[GNC] Cheque
Adam H. Kerman
ahk at chinet.com
Thu Mar 5 16:50:27 EST 2026
3:14am -0000 03/05/26 Peter West <pbw at pbw.id.au> wrote:
>Yes, but...
>The existence of an Exchequer in England is first recorded in 1110. (Wikipedia)
>exchequer(n.)
>c. 1300, "a chessboard, checkerboard," from Anglo-French escheker "a chessboard," from Old French eschequier, from Medieval Latin scaccarium "chess board" (see check <https://www.etymonline.com/word/check#etymonline_v_11208> (n.1); also see checker <https://www.etymonline.com/word/checker#etymonline_v_47185> (n.2)). The governmental sense of "department of the royal household concerned with the receipt, custody, and disbursement of revenue and with judicial determination of certain causes affecting crown revenues" began under the Norman kings of England and refers to a cloth divided in squares that covered a table on which accounts of revenue were reckoned by using counters, and which reminded people of a chess board. Respelled with an -x- based on the mistaken belief that it originally was a Latin ex- word.

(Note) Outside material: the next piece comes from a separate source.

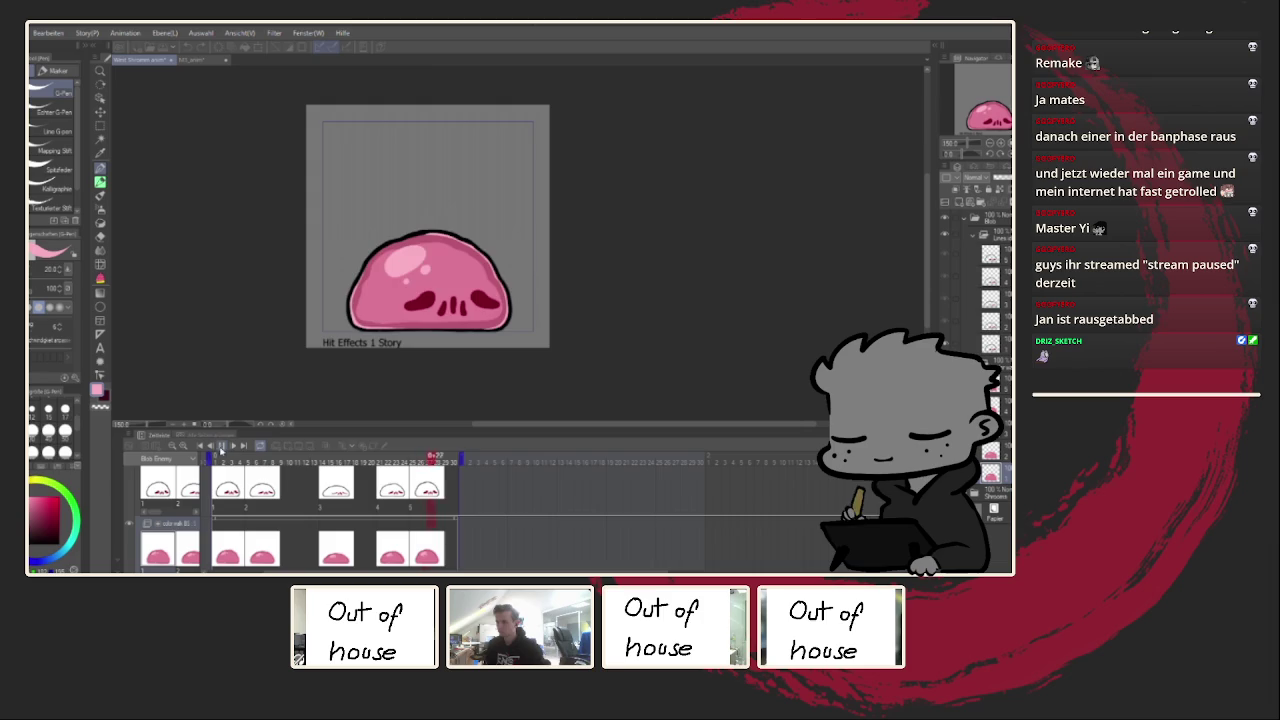
pyautogui.scroll(-1, 260, 408)
pyautogui.scroll(-1, 260, 408)
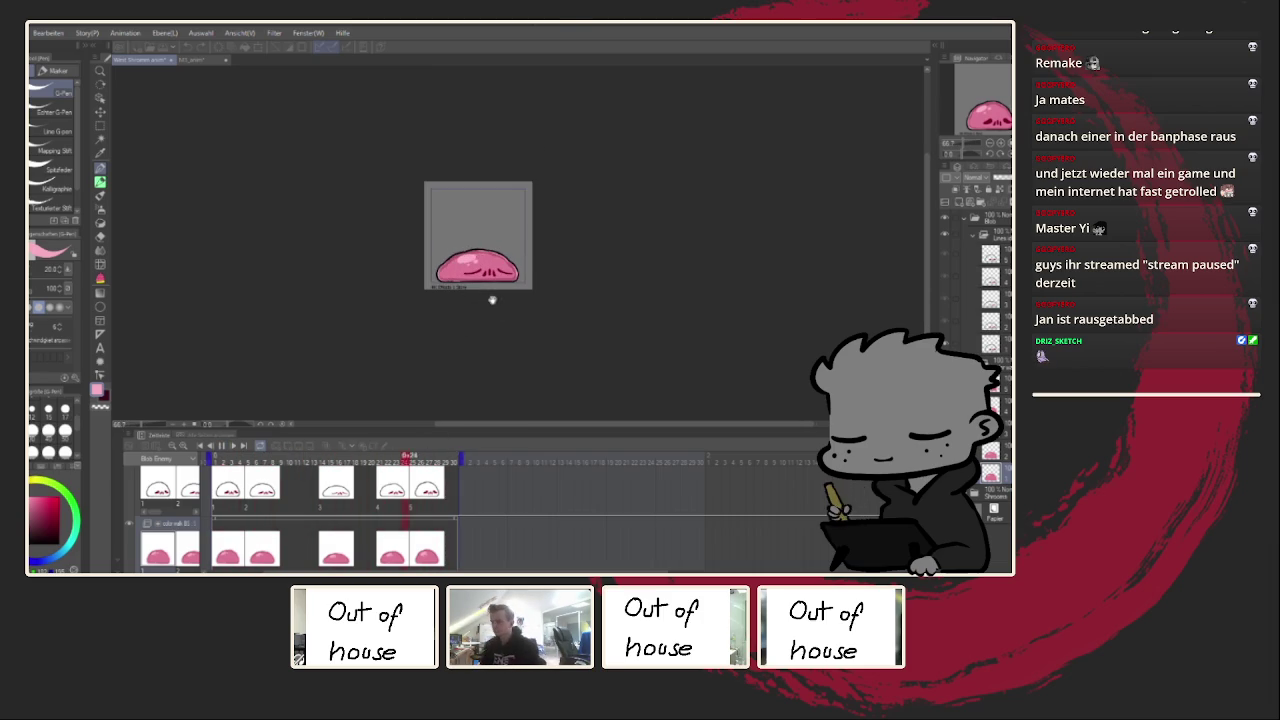
pyautogui.scroll(2, 477, 308)
pyautogui.scroll(1, 477, 305)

Good find! They were doing "New Latin" nonsense even back to the
beginning of Middle English!
>Hence: "a counter-register as a token of ownership used to check against, and prevent, loss or theft" (as in hat check, etc.), 1812. Hence also the financial use for "written order for money drawn on a bank, money draft" (1798, often spelled cheque), which was probably influenced by exchequer <https://www.etymonline.com/word/exchequer>.
>Etymonline
This stuff is fascinating. Thank you.